Brief :: Quote the GPU discussion thread word for word from "How hard will" to "manual. I goofed.".

***** Supplied passage *****

How hard will it be to get a modded GPU with more VRAM?
>>1669091 >Get a flashlight and compressed air and see if there's anything down in them. Would personally recommend that you just use contact cleaner instead of compressed air, it does the same thing + it remove grease + it prevents the dust from just getting back on right after you removed it.
>>1669094 Depends on which you're after, if it's just a 2080ti with 22GB of VRAM that's pretty much just gonna require you to go on Ali / eBay and pay, anything else though and you're gonna have to dig deep into taobao or straight up just ask someone with good chinese contacts to hook you up. You might also have luck contacting someone who does GPU modding or repair as a hobby and paying him a lot of money for it.
>>1669091 >>1669095 I ended up checking the manual. I goofed.
>>1669145 Oh yeah DDR5 acts like complete ass if you use the "bad" slots, as you have seen yourself
(613.72 KB 1920x1133 hes a Thermal Grizzly CEO btw.png)

>>1667642 >This year, I learned the fun way - case and fan composition matters. I ran the NZXT H5 Flow before, and my CPU idle temps were in the high 20's, low 30's. Same CPU? Cause AM5 has design defect, the metal plate IHS that sits on top of the CPU's core is much MUCH taller that it was on AM4 or on any Intel. As result 7000 and 9000 series CPUs have a temperature bottleneck that is the damn IHS itself. That made delidding fashionable again, delided AM5 CPUs have removed metal front of the socket and put in its place special short holding frame.
>>1669094 Very. Currently you need to order special PCB from bugmen in china that can take in double amount of VRAM chips. Downsides: Expensive, you are locked to bugmen made design that accepts only some shitty blower cooler - incompatible with any other cooler design AND it runs on bugmen made vbios... which is garbage. Unless you are a some corpo suit looking for cards to train AI garbage on it, don't bother with it.

***** Recorded data *****

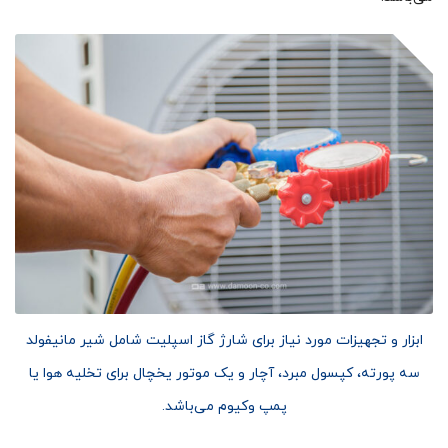
ابزار و تجهیزات مورد نیاز برای شارژ گاز اسپلیت شامل شیر مانیفولد
سه پورته، کپسول مبرد، آچار و یک موتور یخچال برای تخلیه هوا یا
پمپ وکیوم می‌باشد.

*****

Answer to this task ::
How hard will it be to get a modded GPU with more VRAM?
>>1669091 >Get a flashlight and compressed air and see if there's anything down in them. Would personally recommend that you just use contact cleaner instead of compressed air, it does the same thing + it remove grease + it prevents the dust from just getting back on right after you removed it.
>>1669094 Depends on which you're after, if it's just a 2080ti with 22GB of VRAM that's pretty much just gonna require you to go on Ali / eBay and pay, anything else though and you're gonna have to dig deep into taobao or straight up just ask someone with good chinese contacts to hook you up. You might also have luck contacting someone who does GPU modding or repair as a hobby and paying him a lot of money for it.
>>1669091 >>1669095 I ended up checking the manual. I goofed.